Robert Browning's attitude toward all these curious manifestations that attracted so much attention in Florence in the early fifties is sufficiently indicated in his " Mr. Sludge : the Medium." Hawthorne records much of it in his "Note Books " and says that in all the numerous instances he still felt a sense of unreality. Mrs. Browning's attitude toward these phenomena that were manifested so persistently in Florence at this time as to attract the attention of all visitors, was one of intelligent discrimination rather than any foolish credulity or equally foolish denial of evident facts. " For my own part," she says, in alluding to her religious convictions, "I have thought freely on most subjects, but never, at any point of my life, have I felt myself drawn toward Unitarian opinions. I should throw up revelation altogether if I ceased to recognize Christ as divine. . . . I have gone on predicting that the present churches were in course of dissolution and would have to be followed by a reconstruction of Christian essential verity into other than these middle ages scholastic forms.
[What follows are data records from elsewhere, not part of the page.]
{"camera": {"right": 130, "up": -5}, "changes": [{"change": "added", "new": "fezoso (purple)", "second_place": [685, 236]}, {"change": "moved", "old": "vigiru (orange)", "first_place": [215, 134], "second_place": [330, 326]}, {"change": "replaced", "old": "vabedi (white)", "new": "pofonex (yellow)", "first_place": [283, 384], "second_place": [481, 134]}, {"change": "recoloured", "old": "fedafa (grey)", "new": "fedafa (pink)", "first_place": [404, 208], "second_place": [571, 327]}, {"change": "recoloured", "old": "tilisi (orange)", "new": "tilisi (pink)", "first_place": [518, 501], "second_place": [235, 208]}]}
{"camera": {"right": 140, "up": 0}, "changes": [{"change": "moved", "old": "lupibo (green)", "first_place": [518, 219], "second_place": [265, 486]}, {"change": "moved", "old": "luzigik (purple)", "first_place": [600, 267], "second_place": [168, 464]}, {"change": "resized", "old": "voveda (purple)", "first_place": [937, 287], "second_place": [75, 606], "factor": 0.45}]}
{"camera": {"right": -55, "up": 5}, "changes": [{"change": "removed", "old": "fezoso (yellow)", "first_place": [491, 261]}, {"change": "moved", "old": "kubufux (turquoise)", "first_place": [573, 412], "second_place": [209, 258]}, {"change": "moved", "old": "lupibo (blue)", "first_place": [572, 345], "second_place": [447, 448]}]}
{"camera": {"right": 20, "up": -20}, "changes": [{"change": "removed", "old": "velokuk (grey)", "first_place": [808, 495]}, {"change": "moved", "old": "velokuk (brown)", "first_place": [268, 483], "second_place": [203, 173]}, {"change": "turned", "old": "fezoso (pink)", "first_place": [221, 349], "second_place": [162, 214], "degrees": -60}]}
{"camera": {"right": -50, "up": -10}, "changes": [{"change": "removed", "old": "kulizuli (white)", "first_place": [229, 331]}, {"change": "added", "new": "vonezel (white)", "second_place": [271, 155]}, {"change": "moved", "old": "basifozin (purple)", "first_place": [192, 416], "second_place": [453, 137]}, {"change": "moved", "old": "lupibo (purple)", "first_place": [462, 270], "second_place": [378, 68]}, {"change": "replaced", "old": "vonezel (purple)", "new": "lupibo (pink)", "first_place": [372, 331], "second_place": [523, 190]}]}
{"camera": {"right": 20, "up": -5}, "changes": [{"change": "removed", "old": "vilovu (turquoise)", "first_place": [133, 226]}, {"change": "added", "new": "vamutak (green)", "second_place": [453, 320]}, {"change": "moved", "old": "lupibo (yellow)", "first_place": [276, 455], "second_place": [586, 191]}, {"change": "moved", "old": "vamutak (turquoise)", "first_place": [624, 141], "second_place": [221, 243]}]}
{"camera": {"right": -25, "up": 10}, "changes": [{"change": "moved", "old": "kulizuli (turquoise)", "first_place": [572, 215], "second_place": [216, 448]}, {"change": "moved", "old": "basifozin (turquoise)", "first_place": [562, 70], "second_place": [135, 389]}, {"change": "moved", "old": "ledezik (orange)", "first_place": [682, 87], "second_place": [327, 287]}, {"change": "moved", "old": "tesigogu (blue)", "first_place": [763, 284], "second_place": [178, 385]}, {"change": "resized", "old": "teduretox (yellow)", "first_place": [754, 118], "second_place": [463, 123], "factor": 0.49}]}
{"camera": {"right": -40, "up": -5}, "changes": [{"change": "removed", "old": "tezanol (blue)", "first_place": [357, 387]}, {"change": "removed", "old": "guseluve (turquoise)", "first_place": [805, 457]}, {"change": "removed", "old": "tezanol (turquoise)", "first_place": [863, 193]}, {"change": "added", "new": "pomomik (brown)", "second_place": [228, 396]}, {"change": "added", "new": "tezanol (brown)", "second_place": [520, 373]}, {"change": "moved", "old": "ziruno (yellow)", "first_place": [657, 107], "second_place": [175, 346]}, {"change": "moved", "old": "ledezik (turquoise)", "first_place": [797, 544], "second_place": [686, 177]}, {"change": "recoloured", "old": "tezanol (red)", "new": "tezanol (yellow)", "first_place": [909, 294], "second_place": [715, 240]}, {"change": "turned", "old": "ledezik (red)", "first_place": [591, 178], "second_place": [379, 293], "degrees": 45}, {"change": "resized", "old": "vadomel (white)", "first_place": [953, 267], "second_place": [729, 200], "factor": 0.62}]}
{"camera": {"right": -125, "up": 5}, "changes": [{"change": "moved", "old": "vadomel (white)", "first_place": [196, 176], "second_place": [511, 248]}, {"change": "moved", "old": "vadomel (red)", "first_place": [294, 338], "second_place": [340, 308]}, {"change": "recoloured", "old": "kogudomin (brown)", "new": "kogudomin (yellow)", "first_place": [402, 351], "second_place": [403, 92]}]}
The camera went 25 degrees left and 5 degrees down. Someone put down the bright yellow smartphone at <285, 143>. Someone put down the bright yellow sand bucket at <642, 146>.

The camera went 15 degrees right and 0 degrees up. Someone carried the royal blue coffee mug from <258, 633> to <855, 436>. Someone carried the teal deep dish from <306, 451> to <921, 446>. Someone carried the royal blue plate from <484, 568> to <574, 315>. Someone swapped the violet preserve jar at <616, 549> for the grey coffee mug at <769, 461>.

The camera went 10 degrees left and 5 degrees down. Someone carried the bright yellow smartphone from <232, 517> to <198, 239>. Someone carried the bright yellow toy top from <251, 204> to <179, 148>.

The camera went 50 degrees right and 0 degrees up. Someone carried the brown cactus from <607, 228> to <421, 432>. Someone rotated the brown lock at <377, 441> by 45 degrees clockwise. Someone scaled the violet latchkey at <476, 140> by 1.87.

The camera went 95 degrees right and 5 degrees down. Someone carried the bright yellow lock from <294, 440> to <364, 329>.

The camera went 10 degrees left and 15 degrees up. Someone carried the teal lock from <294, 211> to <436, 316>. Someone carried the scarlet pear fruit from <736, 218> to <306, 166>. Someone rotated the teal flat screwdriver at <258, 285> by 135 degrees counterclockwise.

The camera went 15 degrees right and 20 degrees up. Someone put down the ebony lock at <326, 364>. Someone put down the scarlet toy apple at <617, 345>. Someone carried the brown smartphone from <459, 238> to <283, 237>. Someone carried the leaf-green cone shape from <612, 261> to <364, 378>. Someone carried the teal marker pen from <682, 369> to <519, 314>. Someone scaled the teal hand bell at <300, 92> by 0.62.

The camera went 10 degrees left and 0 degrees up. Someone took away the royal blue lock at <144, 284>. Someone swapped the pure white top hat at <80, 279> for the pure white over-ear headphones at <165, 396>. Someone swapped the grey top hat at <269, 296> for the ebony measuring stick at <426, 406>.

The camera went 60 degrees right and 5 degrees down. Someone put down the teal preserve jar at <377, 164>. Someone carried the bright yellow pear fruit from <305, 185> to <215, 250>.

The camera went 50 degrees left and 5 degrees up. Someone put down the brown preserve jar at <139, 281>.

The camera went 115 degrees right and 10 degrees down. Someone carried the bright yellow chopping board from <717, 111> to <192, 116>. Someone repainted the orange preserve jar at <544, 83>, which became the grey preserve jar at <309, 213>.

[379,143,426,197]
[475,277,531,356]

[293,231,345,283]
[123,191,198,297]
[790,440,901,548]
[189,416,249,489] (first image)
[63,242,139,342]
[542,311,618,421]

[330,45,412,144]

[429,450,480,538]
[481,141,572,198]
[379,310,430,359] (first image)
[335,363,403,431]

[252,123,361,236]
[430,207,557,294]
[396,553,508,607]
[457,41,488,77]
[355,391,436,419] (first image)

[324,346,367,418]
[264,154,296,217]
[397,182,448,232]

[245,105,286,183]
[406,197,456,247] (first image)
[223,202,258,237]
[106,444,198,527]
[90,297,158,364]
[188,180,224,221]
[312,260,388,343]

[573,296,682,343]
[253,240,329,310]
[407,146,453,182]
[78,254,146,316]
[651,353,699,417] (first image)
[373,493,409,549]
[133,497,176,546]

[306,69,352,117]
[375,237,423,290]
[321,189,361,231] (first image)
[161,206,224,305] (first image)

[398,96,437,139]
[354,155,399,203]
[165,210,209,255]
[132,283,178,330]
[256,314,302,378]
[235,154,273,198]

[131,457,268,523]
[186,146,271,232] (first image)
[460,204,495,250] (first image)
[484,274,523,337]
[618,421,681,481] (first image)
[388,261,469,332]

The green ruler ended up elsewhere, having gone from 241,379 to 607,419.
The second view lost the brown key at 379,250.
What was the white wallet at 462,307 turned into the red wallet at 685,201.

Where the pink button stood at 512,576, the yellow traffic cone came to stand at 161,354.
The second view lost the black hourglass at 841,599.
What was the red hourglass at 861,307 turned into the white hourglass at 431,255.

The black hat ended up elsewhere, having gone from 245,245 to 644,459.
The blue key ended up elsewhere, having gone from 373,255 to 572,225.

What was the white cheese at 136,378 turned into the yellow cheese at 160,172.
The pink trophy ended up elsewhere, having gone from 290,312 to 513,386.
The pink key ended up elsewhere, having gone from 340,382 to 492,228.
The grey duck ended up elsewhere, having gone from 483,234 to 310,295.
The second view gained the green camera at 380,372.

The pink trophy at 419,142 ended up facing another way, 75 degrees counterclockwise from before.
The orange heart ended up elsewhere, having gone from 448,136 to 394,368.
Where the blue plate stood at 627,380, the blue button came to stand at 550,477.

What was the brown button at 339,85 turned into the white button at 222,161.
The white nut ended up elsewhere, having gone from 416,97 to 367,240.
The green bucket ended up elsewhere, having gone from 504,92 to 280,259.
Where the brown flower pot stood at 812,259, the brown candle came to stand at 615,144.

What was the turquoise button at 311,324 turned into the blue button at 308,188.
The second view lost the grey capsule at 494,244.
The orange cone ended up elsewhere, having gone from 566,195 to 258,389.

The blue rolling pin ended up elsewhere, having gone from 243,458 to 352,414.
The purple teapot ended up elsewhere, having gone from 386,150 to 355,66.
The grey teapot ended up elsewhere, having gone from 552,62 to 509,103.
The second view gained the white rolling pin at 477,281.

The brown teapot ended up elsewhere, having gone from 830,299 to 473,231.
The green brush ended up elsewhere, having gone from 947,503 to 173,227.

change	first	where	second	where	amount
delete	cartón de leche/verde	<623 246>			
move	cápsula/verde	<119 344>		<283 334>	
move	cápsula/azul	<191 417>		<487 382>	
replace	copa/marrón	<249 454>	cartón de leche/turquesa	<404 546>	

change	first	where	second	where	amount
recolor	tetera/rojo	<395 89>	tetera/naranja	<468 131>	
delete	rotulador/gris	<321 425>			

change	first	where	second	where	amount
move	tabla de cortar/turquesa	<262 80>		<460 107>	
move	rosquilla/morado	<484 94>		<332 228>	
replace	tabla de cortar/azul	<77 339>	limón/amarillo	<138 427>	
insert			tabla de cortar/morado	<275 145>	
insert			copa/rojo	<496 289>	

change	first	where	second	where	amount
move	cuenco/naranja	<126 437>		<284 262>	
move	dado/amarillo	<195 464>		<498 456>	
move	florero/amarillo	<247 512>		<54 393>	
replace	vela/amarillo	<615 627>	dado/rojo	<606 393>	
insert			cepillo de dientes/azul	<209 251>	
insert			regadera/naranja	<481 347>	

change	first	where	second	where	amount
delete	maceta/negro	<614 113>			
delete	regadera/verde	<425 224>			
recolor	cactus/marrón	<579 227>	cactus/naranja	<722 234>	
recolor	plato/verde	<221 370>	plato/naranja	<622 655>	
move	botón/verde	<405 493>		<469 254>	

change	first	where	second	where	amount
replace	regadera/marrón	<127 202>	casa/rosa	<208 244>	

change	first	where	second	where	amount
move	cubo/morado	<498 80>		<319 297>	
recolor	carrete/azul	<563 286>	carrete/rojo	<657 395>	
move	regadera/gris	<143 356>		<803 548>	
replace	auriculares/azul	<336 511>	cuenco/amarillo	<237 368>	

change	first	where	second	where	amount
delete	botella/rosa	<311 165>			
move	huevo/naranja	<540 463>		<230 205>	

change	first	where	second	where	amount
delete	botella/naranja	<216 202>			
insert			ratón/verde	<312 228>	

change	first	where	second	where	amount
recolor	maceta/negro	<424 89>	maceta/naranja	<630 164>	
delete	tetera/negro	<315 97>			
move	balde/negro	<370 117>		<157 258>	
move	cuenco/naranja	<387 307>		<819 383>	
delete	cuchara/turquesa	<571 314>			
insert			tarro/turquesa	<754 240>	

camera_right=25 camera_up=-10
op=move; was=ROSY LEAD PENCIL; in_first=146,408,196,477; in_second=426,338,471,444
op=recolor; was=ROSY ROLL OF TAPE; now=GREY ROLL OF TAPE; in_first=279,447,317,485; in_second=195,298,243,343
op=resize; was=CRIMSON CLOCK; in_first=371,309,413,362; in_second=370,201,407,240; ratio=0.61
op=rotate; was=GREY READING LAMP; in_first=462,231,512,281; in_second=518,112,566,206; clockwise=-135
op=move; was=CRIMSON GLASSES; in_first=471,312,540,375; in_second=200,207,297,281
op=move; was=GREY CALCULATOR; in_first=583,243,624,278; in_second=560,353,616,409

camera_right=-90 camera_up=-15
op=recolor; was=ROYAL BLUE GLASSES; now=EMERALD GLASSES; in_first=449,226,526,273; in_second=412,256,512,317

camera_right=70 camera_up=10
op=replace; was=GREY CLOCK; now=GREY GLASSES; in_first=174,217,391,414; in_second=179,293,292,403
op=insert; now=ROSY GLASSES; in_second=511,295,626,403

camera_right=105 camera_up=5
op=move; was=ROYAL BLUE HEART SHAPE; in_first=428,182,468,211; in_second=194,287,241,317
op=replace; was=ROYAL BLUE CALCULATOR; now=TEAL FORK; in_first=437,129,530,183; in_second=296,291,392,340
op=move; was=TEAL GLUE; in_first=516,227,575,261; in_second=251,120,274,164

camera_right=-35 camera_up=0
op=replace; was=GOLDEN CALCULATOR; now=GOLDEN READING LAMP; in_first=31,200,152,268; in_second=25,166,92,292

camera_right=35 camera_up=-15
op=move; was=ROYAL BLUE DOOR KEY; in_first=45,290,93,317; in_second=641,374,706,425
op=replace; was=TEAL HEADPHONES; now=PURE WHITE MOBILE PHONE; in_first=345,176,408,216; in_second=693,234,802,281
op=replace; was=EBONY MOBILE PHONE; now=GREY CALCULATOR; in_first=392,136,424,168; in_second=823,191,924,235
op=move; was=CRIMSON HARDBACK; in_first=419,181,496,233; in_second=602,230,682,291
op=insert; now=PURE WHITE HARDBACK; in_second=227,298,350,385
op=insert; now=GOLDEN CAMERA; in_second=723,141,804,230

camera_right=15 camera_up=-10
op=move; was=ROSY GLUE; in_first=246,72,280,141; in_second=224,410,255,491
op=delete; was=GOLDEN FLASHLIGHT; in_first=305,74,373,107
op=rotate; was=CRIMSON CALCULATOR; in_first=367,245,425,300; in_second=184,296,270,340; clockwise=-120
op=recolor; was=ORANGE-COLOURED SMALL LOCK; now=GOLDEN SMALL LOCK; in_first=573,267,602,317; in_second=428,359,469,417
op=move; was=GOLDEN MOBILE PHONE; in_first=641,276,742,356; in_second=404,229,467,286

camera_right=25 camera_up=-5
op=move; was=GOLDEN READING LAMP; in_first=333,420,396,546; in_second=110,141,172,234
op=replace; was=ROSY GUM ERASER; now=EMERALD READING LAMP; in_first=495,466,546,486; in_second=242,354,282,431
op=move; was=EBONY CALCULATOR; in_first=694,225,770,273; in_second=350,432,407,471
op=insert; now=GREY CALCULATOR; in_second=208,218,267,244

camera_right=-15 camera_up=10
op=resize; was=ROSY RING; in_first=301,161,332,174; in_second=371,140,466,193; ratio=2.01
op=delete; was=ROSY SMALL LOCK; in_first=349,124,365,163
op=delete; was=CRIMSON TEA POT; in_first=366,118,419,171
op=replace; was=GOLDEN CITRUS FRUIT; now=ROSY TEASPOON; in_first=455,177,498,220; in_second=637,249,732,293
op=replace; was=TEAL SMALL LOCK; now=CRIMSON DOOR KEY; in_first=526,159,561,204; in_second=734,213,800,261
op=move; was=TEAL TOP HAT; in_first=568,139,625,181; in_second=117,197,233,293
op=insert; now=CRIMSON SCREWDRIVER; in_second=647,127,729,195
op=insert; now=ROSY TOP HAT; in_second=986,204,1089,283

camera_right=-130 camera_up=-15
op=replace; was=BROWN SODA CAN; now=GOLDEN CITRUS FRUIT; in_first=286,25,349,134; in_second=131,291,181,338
Believing in Christ's divinity, which is the life of Christianity, I believed this. . . . I should fear for a revealed religion incapable of expansion according to the needs of man. What comes from God has life in it, and certainly from all the growth of living things, spiritual growth cannot be excepted. . . . As to the supernatural, if you mean by that the suspension of natural law, I certainly believe in it no more than you do. What happens, happens according to a natural law, the development of which only becomes fuller and more observable. . . . Every fact is a word of God. We have to learn — we in the body — that death does not teach all things. Foolish Jack Smith who died on Monday is on Tuesday still foolish Jack Smith. If people who on Monday scorned his opinions prudently, will on Tuesday receive his least words as oracles, they very naturally do something as foolish as their inspirer is. . . . Hein ! . . . if you are in a dungeon and a friend knocks through the outer wall, spelling out the words you comprehend, you don't think the worse of the friend in the sun who remembers you."

Mrs. Browning and Mrs. Stowe discussed in a prolonged correspondence the problem involved in these curious manifestations in Florence, and of Mrs. Stowe's convictions Mrs. Browning thus writes in a letter 1 to a friend : —

Mrs. Stowe had heard, she said, for the fifth time from her boy (the one who was drowned in that awful manner through carrying out a college jest) without any seeking on her part. She gave me a minute account of a late manifestation, not seeming to have a doubt in respect to the verity and identity of the spirit. In fact, secret things were told, reference to private papers made, the evidence was considered most satisfying. And she says that all of the communications descriptive of the state of that Spirit, though coming from very different mediums (some high Calvanists and others low infidels) tallied exactly. She spoke very calmly about it, with no dogmatism, but with the strongest disposition to receive the facts of the subject with all their bearings, and at whatever loss of orthodoxy or sacrifice of reputation for common sense. I have a high appreciation of her power of forming opinions, let me add to this. It is one of the most vital and growing minds I ever knew. Besides the inventive, the critical and analytical faculties are strong with her. How many women do you know who are religious, and yet analyze point by point what they believe in ? She lives in the midst of the traditional churches, and is full of reverence by nature ; and yet if you knew how fearlessly that woman has torn up the old cerements and taken note of what is a dead letter within, yet preserved her faith in essential spiritual truth, you would feel more admiration for her than even for writing Uncle Tom.' There are quantities of irreverent women and men who profess infidelity. But this is a woman of another order, observe, devout yet brave in the outlook for truth, and considering, not whether a thing be sound, but whether it be true. Her views are Swedenborgian on some points, beyond him where he departs from orthodoxy on one or two points, adhering to the orthodox creed on certain others."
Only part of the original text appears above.